The summit identified 70 REAP centers throughout the United States, 90 percent of which are affiliated with a college or university. While many centers work in several different areas, some were identified by a main area of population focus:
- Twenty-six centers were identified as focusing primarily on African Americans.
- Seven centers were identified as focusing primarily on Hispanics.
- Three centers were identified as focusing primarily on Asian Americans.
- Five centers were identified as focusing primarily on Native Americans.

A second REAP summit to continue the collaborative network established at the 2013 event is being planned for Summer 2014.

== The "Race in America: Restructuring Inequality" Conference ==
The "Race in America: Restructuring Inequality" conference, hosted by CRSP in June 2010, was one of the largest and most comprehensive national conferences on the topic of race ever held in America.

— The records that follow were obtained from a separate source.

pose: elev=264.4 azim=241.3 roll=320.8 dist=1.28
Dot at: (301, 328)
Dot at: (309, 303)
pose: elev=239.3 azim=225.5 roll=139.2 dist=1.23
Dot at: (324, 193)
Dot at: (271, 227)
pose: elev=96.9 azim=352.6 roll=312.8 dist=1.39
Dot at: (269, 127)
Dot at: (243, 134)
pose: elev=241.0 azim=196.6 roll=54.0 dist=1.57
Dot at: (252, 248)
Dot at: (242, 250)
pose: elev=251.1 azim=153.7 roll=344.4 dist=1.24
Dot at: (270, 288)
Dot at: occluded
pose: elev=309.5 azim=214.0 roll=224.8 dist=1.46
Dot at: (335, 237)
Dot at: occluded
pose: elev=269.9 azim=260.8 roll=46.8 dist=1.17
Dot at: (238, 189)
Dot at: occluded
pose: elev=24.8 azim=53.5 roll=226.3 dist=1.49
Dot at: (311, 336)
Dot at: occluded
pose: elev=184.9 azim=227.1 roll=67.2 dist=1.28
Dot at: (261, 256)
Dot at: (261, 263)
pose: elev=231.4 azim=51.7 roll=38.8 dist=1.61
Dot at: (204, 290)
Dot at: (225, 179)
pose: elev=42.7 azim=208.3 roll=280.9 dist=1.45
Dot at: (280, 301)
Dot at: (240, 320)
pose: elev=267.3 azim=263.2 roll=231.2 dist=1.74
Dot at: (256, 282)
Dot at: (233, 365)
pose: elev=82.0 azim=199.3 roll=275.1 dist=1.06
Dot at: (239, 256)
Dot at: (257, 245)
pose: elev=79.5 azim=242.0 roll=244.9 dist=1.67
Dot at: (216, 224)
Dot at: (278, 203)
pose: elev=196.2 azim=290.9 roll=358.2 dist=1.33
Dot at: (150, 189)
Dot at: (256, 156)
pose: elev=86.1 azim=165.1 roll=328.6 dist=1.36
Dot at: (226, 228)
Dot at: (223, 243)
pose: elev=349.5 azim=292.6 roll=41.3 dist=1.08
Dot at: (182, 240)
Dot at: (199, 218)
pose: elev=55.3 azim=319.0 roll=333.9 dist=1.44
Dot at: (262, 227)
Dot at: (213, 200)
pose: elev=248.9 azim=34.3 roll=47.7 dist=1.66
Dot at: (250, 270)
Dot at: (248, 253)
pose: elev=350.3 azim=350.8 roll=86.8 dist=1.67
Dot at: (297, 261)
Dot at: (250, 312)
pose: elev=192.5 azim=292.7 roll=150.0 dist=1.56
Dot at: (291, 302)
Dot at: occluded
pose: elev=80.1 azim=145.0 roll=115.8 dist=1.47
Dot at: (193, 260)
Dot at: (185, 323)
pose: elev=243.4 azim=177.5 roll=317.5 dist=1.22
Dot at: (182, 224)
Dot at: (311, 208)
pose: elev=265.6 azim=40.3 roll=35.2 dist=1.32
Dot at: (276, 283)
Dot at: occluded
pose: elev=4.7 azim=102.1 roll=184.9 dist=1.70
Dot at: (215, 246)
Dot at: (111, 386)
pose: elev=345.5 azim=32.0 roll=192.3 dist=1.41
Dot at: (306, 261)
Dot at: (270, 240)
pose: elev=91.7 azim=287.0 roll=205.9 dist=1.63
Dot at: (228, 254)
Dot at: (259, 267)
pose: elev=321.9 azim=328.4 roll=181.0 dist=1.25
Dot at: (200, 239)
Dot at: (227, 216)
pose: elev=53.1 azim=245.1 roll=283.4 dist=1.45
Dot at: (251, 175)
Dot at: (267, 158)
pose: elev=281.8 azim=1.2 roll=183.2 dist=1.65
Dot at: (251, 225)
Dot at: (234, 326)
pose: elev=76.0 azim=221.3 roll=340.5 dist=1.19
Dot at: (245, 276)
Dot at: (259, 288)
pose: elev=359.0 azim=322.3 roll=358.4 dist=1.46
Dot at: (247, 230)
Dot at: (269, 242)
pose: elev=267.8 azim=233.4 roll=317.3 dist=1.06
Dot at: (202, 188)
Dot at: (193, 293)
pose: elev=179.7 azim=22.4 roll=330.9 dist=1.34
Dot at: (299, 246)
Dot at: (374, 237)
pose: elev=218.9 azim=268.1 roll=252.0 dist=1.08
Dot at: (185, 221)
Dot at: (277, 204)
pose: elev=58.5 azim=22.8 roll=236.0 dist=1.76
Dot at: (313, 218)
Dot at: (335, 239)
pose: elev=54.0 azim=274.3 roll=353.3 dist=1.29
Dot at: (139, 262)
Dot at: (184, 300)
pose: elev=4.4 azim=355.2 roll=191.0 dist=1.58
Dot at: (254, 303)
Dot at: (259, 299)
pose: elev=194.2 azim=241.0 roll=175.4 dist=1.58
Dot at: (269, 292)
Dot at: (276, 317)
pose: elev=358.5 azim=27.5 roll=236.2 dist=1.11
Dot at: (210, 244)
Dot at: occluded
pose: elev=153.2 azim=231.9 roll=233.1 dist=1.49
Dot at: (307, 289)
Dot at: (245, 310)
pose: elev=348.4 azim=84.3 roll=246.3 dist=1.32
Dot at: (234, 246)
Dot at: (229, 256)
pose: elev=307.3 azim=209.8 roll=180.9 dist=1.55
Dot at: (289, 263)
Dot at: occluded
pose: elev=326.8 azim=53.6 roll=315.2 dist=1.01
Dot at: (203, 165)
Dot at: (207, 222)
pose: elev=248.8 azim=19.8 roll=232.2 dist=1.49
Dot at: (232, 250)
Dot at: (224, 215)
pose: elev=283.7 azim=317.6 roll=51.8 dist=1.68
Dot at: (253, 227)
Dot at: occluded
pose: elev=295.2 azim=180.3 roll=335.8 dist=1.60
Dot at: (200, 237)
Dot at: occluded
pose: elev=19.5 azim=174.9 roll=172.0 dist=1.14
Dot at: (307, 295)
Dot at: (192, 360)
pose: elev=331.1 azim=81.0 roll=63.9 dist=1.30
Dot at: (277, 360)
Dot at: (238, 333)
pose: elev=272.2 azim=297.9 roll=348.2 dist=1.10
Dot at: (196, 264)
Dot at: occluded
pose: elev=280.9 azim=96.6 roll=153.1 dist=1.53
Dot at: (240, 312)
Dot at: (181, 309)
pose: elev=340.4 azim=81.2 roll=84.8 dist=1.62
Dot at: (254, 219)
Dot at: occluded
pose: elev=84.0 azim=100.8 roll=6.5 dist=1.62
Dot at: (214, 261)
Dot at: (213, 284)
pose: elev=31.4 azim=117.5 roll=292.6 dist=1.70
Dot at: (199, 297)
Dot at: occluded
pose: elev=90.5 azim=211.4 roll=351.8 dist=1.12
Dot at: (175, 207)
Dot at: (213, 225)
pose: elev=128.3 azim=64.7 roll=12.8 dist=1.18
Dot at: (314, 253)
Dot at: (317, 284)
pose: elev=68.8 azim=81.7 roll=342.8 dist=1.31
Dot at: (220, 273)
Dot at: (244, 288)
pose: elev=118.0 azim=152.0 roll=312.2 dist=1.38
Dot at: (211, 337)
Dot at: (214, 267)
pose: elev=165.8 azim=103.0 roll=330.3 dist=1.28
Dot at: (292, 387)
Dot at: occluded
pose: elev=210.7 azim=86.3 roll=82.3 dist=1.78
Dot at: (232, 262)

The University of Pittsburgh School of Social Work created the Center on Race and Social Problems to confront what W.E.B. Du Bois, in his 1903 book The Souls of Black Folk, described as “the problem of the twentieth century … the color line," and the Race in America conference was held to bring social work to the front and center of the problem of racism. For three days, more than 40 internationally recognized experts from across the country met to discuss racism and the way it touches all aspects of society. Julian Bond, chairman emeritus of the NAACP, delivered the keynote address, "The Road to Freedom: from Alabama to Obama." The conference was attended by more than 1,200 people.

The conference resulted in seven reports and over 60 hours of video on the topics education, economics, criminal justice, race relations, health, mental health, and families, youth, and the elderly.